> [Supplied data]
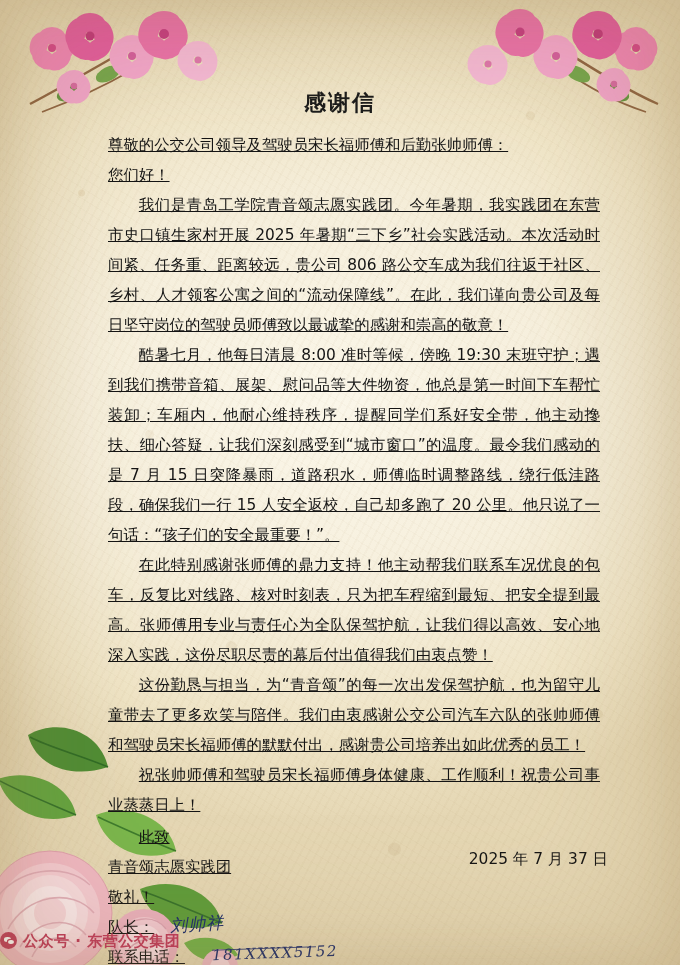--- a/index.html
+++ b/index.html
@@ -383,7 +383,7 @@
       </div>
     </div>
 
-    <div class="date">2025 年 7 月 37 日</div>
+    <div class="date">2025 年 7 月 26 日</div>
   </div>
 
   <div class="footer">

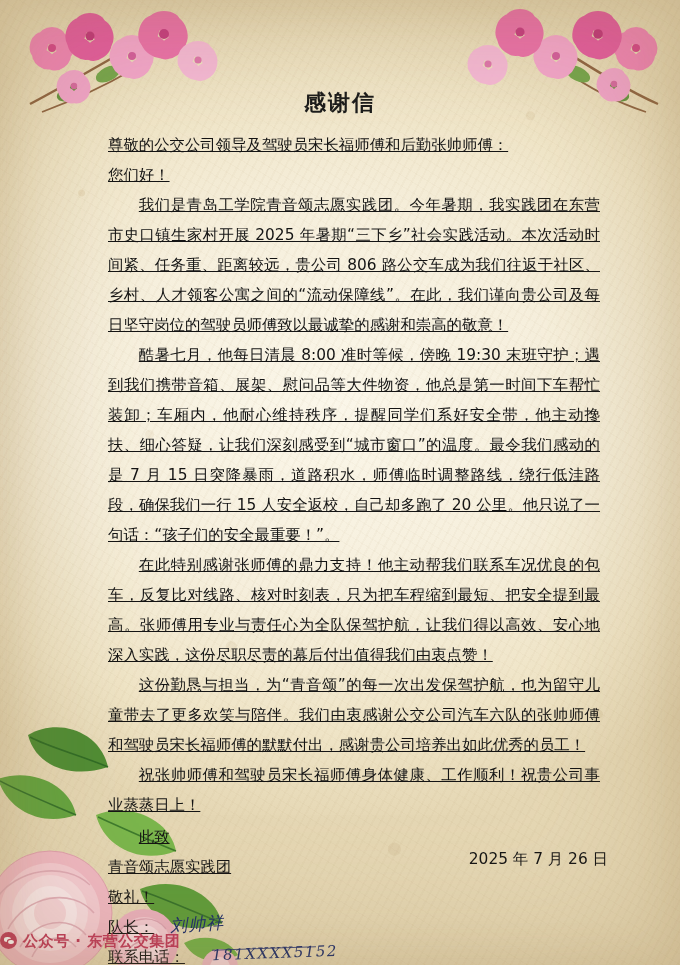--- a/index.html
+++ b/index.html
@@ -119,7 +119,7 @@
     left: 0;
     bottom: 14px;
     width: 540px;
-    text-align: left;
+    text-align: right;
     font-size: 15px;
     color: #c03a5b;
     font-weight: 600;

> [Required action] Copy the whole of the material above exactly, but not its images.

> [Expected answer]
--- a/index.html
+++ b/index.html
@@ -383,7 +383,7 @@
       </div>
     </div>
 
-    <div class="date">2025 年 7 月 37 日</div>
+    <div class="date">2025 年 7 月 26 日</div>
   </div>
 
   <div class="footer">

--- a/index.html
+++ b/index.html
@@ -119,7 +119,7 @@
     left: 0;
     bottom: 14px;
     width: 540px;
-    text-align: left;
+    text-align: right;
     font-size: 15px;
     color: #c03a5b;
     font-weight: 600;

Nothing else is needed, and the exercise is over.